Tension rises as Israel, Hezbollah exchange fire
Latest strikes come after Biden envoy visited Beirut in bid to reduce conflict.
Hostilities flared between Israel and Hezbollah militia, threatening to broaden Israel’s war to its northern border amid an impasse in negotiations to reach a cease-fire in Gaza.
Hezbollah launched about 100 Katyusha rockets at northern Israel on Tuesday, the heaviest barrage since the war in Gaza began against Hamas – an ally of the Lebanese group – five months ago.
Hezbollah said its rockets were a response to an Israeli airstrike on Monday night in Baalbek in northeastern Lebanon. Israel retaliated later on Tuesday with more strikes against two Hezbollah military command centres and weapons depots, also in Baalbek, which residents of the area say had been used to support its war efforts in Syria. Israel said the Monday strike in Baalbek was retaliation for drones dispatched to the Golan Heights.

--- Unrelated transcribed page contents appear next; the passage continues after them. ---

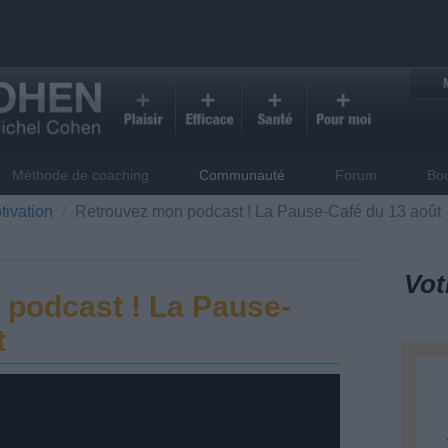
Méthode de coaching
Communauté
Forum
Bo
tivation
Retrouvez mon podcast ! La Pause-Café du 13 août
Vot
podcast ! La Pause-
t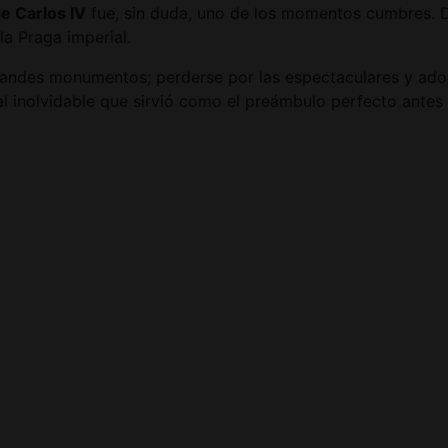
e Carlos IV
fue, sin duda, uno de los momentos cumbres. De
la Praga imperial.
 grandes monumentos; perderse por las espectaculares y ad
al inolvidable que sirvió como el preámbulo perfecto antes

US President Joe Biden’s special envoy, Amos Hochstein, visited Beirut last week in an effort to halt cross-border fire between Hezbollah and Israel.
Hezbollah has said it would halt attacks on Israel if there were a ceasefire in Gaza, but Mr Hochstein said a truce in the enclave didn’t guarantee calm in Lebanon, and a diplomatic solution between the militia and Israel was necessary.
Israel and Hezbollah have been engaged in tit-for-tat strikes since Hamas’s October 7 attack on Israel, calibrated around unspoken red lines to avoid escalating the conflict into an all-out war. Israel in recent weeks has hit targets far inside Lebanese territory, well beyond the border region usually at the centre of the conflict between the two sides.
The fresh escalation stretches the unstated rules of escalation between the opposing forces, and is partly a result of political pressure on Israeli Prime Minister Benjamin Netanyahu’s government to confront Hezbollah, which is a more powerful force than Hamas, and whose presence on the border has forced 100,000 citizens in northern Israel to evacuate their homes.
This mass displacement “is unprecedented since the formation of the country. It’s a very serious pressure factor on the Israeli government to reshape the security landscape along the Lebanon-Israel border,” said Daniel Sobelman, an Israel-based research fellow with the Middle East Initiative at Harvard Kennedy School.
A similar number of Lebanese citizens has been displaced on the Lebanese side of the border.
Itamar Ben-Gvir, Israel’s national security minister, criticised Defence Minister Yoav Gallant on Tuesday for not responding more forcefully to the latest Hezbollah rocket barrage.
“Gallant, the military is your responsibility. What are you waiting for?” Ben-Gvir said in a video on X. “Over 100 rockets launched at the State of Israel, and you sit quietly?”
Israel insists Hezbollah withdraw all its forces north of Lebanon’s Litani River, 29km from the Israel-Lebanon border, as mandated under a UN resolution that ended the 2006 war. In recent weeks, Israel has hit Hezbollah targets far from that zone. Baalbekis about 100km from the border. Israel also bombed the city two weeks ago.